Although the project started in 2008, GCDT has only now made news of their efforts public. One reason the group decided to partner with CATIE is to help protect the Costa Rican organization’s vast seed collection, which could be threatened by the Turrialba Volcano, which recently rumbled back to life (TT, Dec. 7, 2007; Feb. 29, 2008). CATIE stores 11,400 different seeds, including the most diverse specimens of Arabica coffee, which they obtained 40 years ago from Ethiopia and other east African countries.
Those beans, as well as seeds from palm, peach, cacao, guava and other tropical species, need to be preserved on actual plants, because they don’t tolerate low temperatures. In case of volcanic activity, toxic ashes could kill the crops by affecting their photosynthesis.

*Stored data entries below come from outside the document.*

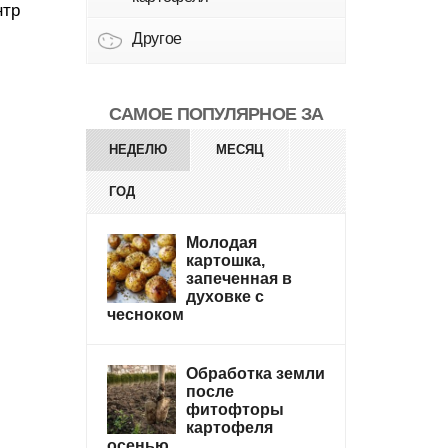
нтр
Другое
САМОЕ ПОПУЛЯРНОЕ ЗА
НЕДЕЛЮ
МЕСЯЦ
ГОД
Молодая
картошка,
запеченная в
духовке с
чесноком
Обработка земли
после
фитофторы
картофеля
осенью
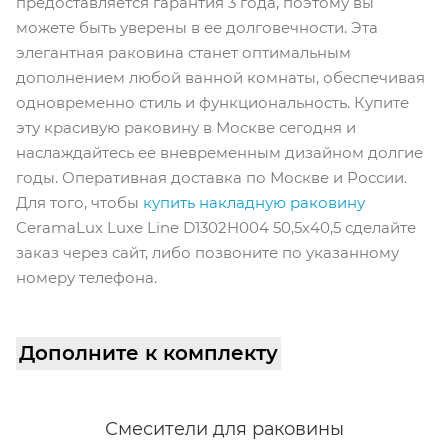
предоставляется гарантия 3 года, поэтому вы
можете быть уверены в ее долговечности. Эта
элегантная раковина станет оптимальным
дополнением любой ванной комнаты, обеспечивая
одновременно стиль и функциональность. Купите
эту красивую раковину в Москве сегодня и
наслаждайтесь ее вневременным дизайном долгие
годы. Оперативная доставка по Москве и России.
Для того, чтобы
купить накладную раковину
CeramaLux Luxe Line D1302H004 50,5х40,5 cделайте
заказ через сайт, либо позвоните по указанному
номеру телефона.
Дополните к комплекту
Смесители для раковины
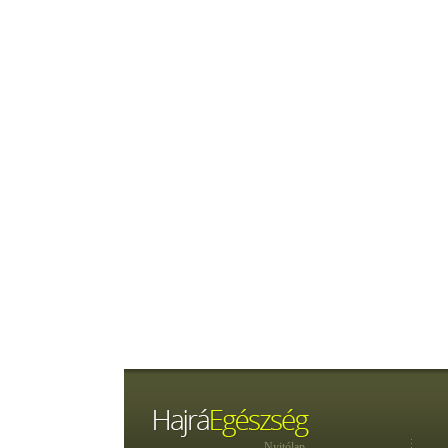
Nyitólap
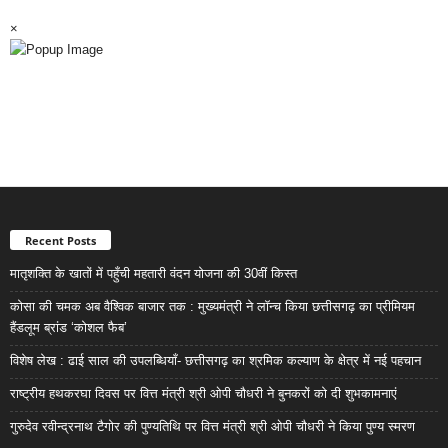
×
Recent Posts
मातृशक्ति के खातों में पहुँची महतारी वंदन योजना की 30वीं किस्त
कोसा की चमक अब वैश्विक बाजार तक : मुख्यमंत्री ने लॉन्च किया छत्तीसगढ़ का प्रीमियम
हैंडलूम ब्रांड ‘कोशल फैब’
विशेष लेख : ढाई साल की उपलब्धियाँ- छत्तीसगढ़ का श्रमिक कल्याण के क्षेत्र में नई पहचान
राष्ट्रीय हथकरघा दिवस पर वित्त मंत्री श्री ओपी चौधरी ने बुनकरों को दी शुभकामनाएं
गुरुदेव रवीन्द्रनाथ टैगोर की पुण्यतिथि पर वित्त मंत्री श्री ओपी चौधरी ने किया पुण्य स्मरण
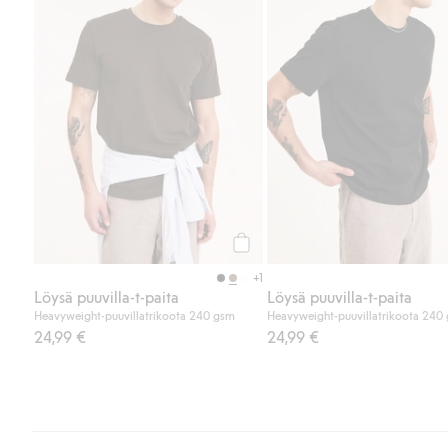
Osta
+1
Löysä puuvilla-t-paita
Löysä puuvilla-t-paita
Heavyweight-puuvillatrikoota 240 gsm
Heavyweight-puuvillatrikoota 240
24,99 €
24,99 €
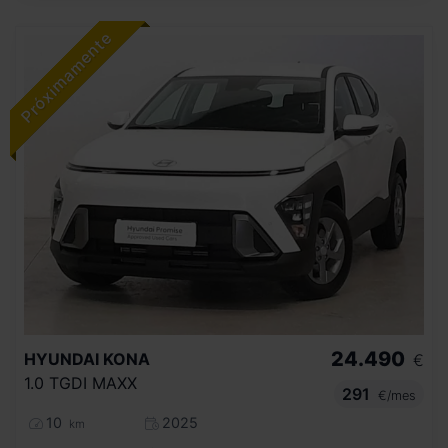
24.490
HYUNDAI
KONA
€
1.0 TGDI MAXX
291
€/mes
10
2025
km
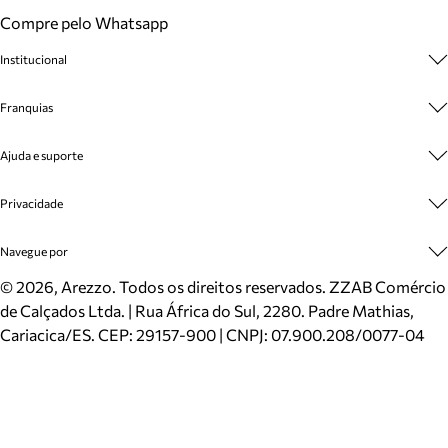
Compre pelo Whatsapp
Institucional
Sobre A Marca
Franquias
Cashback
Trabalhe Conosco
Multimarcas
Ajuda e suporte
Venda Corporativa
Plano de Negócio
Sustentabilidade
Seja Franqueado
Central de Atendimento
Privacidade
Mapa do Site
Cadastro
Benefícios
Entrega
Termos de Uso
Navegue por
Inverno
Meus Pedidos
Politica e Privacidade
Mundo Arezzo
Trocas e Devoluções
Sapatos
©
2026
, Arezzo. Todos os direitos reservados.
ZZAB Comércio
Cartão Presente
Bolsas
de Calçados Ltda. | Rua África do Sul, 2280. Padre Mathias,
Localizador de lojas
Scarpins
Cariacica/ES. CEP: 29157-900 | CNPJ: 07.900.208/0077-04
Sapatilhas
Mocassins
Tênis
Sandálias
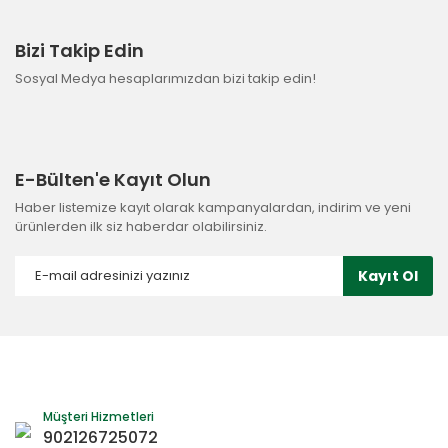
Bizi Takip Edin
Sosyal Medya hesaplarımızdan bizi takip edin!
E-Bülten'e Kayıt Olun
Haber listemize kayıt olarak kampanyalardan, indirim ve yeni
ürünlerden ilk siz haberdar olabilirsiniz.
Kayıt Ol
Müşteri Hizmetleri
902126725072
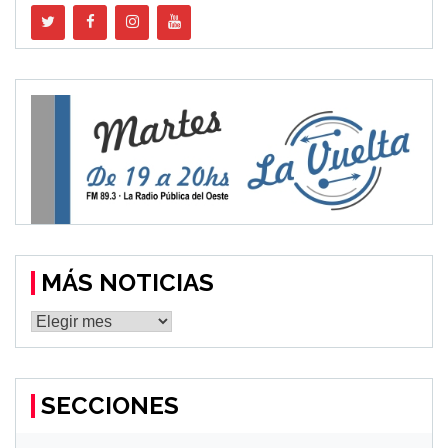
MÁS NOTICIAS
MÁS
NOTICIAS
SECCIONES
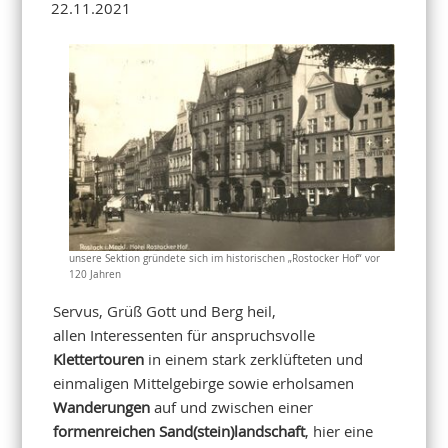
22.11.2021
unsere Sektion gründete sich im historischen „Rostocker Hof“ vor
120 Jahren
Servus, Grüß Gott und Berg heil,
allen Interessenten für anspruchsvolle
Klettertouren
in einem stark zerklüfteten und
einmaligen Mittelgebirge sowie erholsamen
Wanderungen
auf und zwischen einer
formenreichen Sand(stein)landschaft
, hier eine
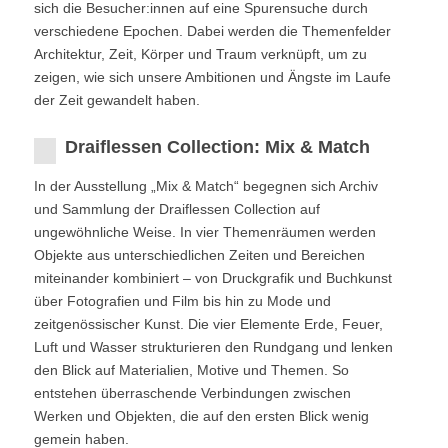
sich die Besucher:innen auf eine Spurensuche durch
verschiedene Epochen. Dabei werden die Themenfelder
Architektur, Zeit, Körper und Traum verknüpft, um zu
zeigen, wie sich unsere Ambitionen und Ängste im Laufe
der Zeit gewandelt haben.
Draiflessen Collection: Mix & Match
In der Ausstellung „Mix & Match“ begegnen sich Archiv
und Sammlung der Draiflessen Collection auf
ungewöhnliche Weise. In vier Themenräumen werden
Objekte aus unterschiedlichen Zeiten und Bereichen
miteinander kombiniert – von Druckgrafik und Buchkunst
über Fotografien und Film bis hin zu Mode und
zeitgenössischer Kunst. Die vier Elemente Erde, Feuer,
Luft und Wasser strukturieren den Rundgang und lenken
den Blick auf Materialien, Motive und Themen. So
entstehen überraschende Verbindungen zwischen
Werken und Objekten, die auf den ersten Blick wenig
gemein haben.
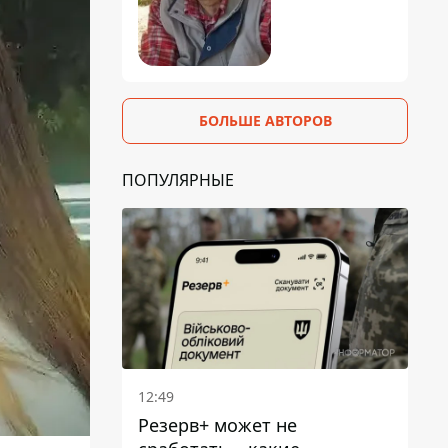
БОЛЬШЕ АВТОРОВ
ПОПУЛЯРНЫЕ
12:49
Резерв+ может не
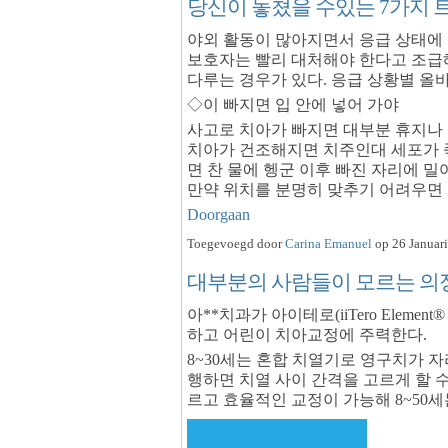
당신이 놓쳤을 수있는 7가지 
야외 활동이 많아지면서 응급 상태에 
보호자는 빨리 대처해야 한다고 조급
다루는 경우가 있다. 응급 상황별 올
◇이 빠지면 입 안에 넣어 가야
사고로 치아가 빠지면 대부분 휴지나
치아가 건조해지면 치주인대 세포가 
면 찬 물에 헹군 이후 빠진 자리에 밀어
만약 위치를 분명히 맞추기 어려우면
Doorgaan
Toegevoegd door
Carina Emanuel
op 26 Januari
대부분의 사람들이 모르는 의정
아**치과가 아이테로(iiTero Elem
하고 어린이 치아교정에 주력한다.
8~30세는 혼합 치열기로 영구치가 자
행하면 치열 사이 간격을 고르게 할 수
르고 효율적인 교정이 가능해 8~50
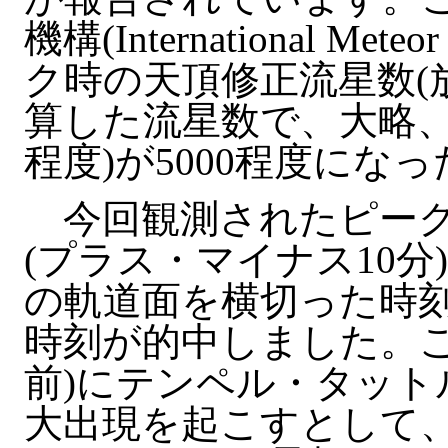
機構(International Mete
ク時の天頂修正流星数(
算した流星数で、大略、
程度)が5000程度にな
今回観測されたピークの
(プラス・マイナス10
の軌道面を横切った時
時刻が的中しました。これ
前)にテンペル・タット
大出現を起こすとして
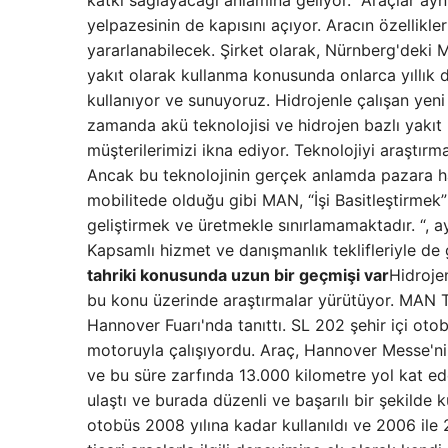
katkı sağlayacağı anlamına geliyor.” Araçlar ayn
yelpazesinin de kapısını açıyor. Aracın özellikle
yararlanabilecek. Şirket olarak, Nürnberg'deki M
yakıt olarak kullanma konusunda onlarca yıllı
kullanıyor ve sunuyoruz. Hidrojenle çalışan yeni
zamanda akü teknolojisi ve hidrojen bazlı yakıt 
müşterilerimizi ikna ediyor. Teknolojiyi araştı
Ancak bu teknolojinin gerçek anlamda pazara hazı
mobilitede olduğu gibi MAN, “İşi Basitleştirmek”
geliştirmek ve üretmekle sınırlamamaktadır. “, a
Kapsamlı hizmet ve danışmanlık teklifleriyle de 
tahriki konusunda uzun bir geçmişi var
Hidroje
bu konu üzerinde araştırmalar yürütüyor. MAN Tr
Hannover Fuarı'nda tanıttı. SL 202 şehir içi oto
motoruyla çalışıyordu. Araç, Hannover Messe'ni
ve bu süre zarfında 13.000 kilometre yol kat ed
ulaştı ve burada düzenli ve başarılı bir şekilde
otobüs 2008 yılına kadar kullanıldı ve 2006 ile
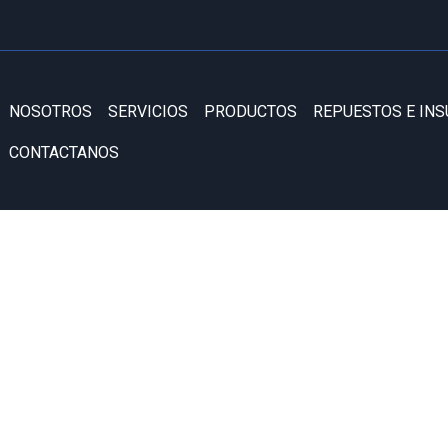
NOSOTROS
SERVICIOS
PRODUCTOS
REPUESTOS E IN
CONTACTANOS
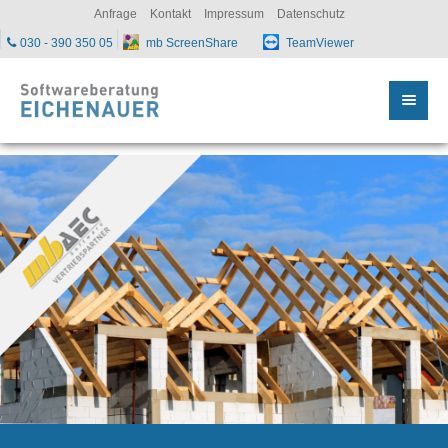
sc
Anfrage
Kontakt
Impressum
Datenschutz
030 - 390 350 05
mb ScreenShare
TeamViewer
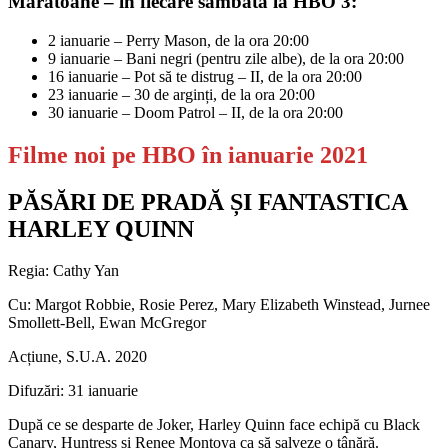
Maratoane – în fiecare sâmbătă la HBO 3:
2 ianuarie – Perry Mason, de la ora 20:00
9 ianuarie – Bani negri (pentru zile albe), de la ora 20:00
16 ianuarie – Pot să te distrug – II, de la ora 20:00
23 ianuarie – 30 de arginți, de la ora 20:00
30 ianuarie – Doom Patrol – II, de la ora 20:00
Filme noi pe HBO în ianuarie 2021
PĂSĂRI DE PRADĂ ȘI FANTASTICA
HARLEY QUINN
Regia: Cathy Yan
Cu: Margot Robbie, Rosie Perez, Mary Elizabeth Winstead, Jurnee
Smollett-Bell, Ewan McGregor
Acțiune, S.U.A. 2020
Difuzări: 31 ianuarie
După ce se desparte de Joker, Harley Quinn face echipă cu Black
Canary, Huntress și Renee Montoya ca să salveze o tânără.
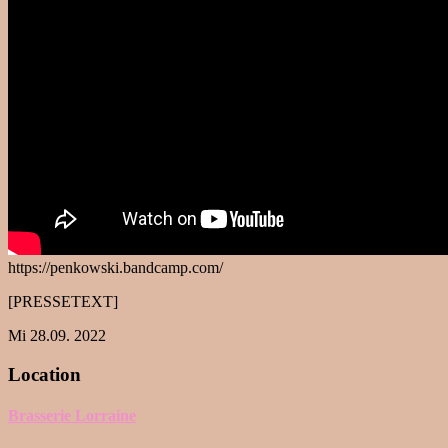
https://penkowski.bandcamp.com/
[PRESSETEXT]
Mi 28.09. 2022
Location
Brasserie Lorraine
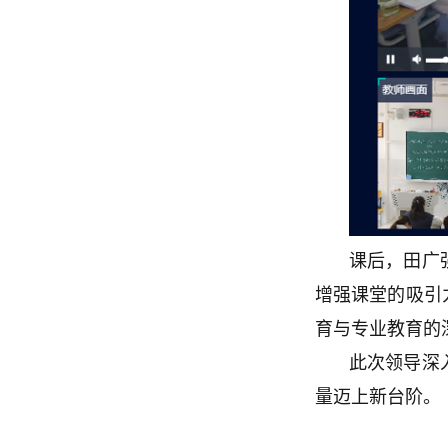
课后，田广
增强课堂的吸引
育与专业教育的
此次领导深
量迈上新台阶。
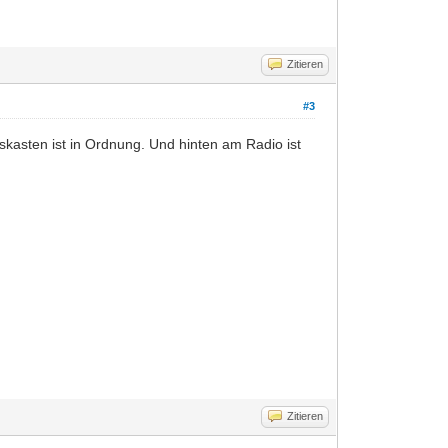
Zitieren
#3
asten ist in Ordnung. Und hinten am Radio ist
Zitieren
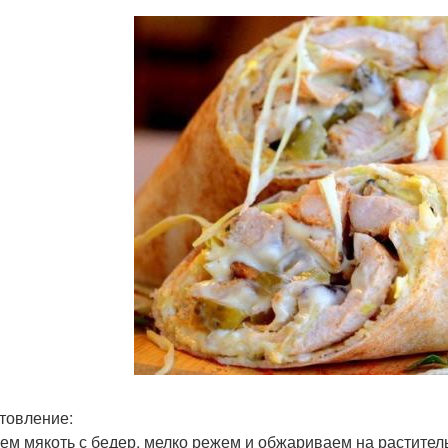
товление:
ем мякоть с бедер, мелко режем и обжариваем на раститель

“Many people think of places like Costa Rica in terms of the rich biodiversity of its tropical forests, but equally valuable is the stunning diversity of crop varieties in this region and their contribution to food security worldwide,” said Cary Fowler, GCDT’s executive director. “We should be working just as hard to protect the diversity in agriculture, which directly sustains us, as we do to protect diversity in any other vulnerable ecosystem.”
The project is funded mainly by the GCDT, the world’s leading organization in the field of seed protection. In Costa Rica the plan will require an investment of approximately $300,000.
The seed storage and regeneration work in Latin America is part of a worldwide effort that includes 88 countries. GCDT has partnered with 131 other agencies across the globe to rescue, regenerate and evaluate endangered crop collections.
“We commit our lives to this kind of projects to guarantee our future generations survival. If by any reason the world faces a huge calamity, our collections will allow life to be resumed easily,” said Solano.
Not everyone is convinced, however, that seed banks are a productive solution to issues related to climate change and genetically modified seeds. According to Fabián Pacheco, Costa Rica’s representative to the Network for a Latin America Free of Transgenics, isolating seeds in seed banks likely won’t help them survive climate changes once removed from storage. The only way to protect the public from transgenic crops is to ban them definitively, said Pacheco.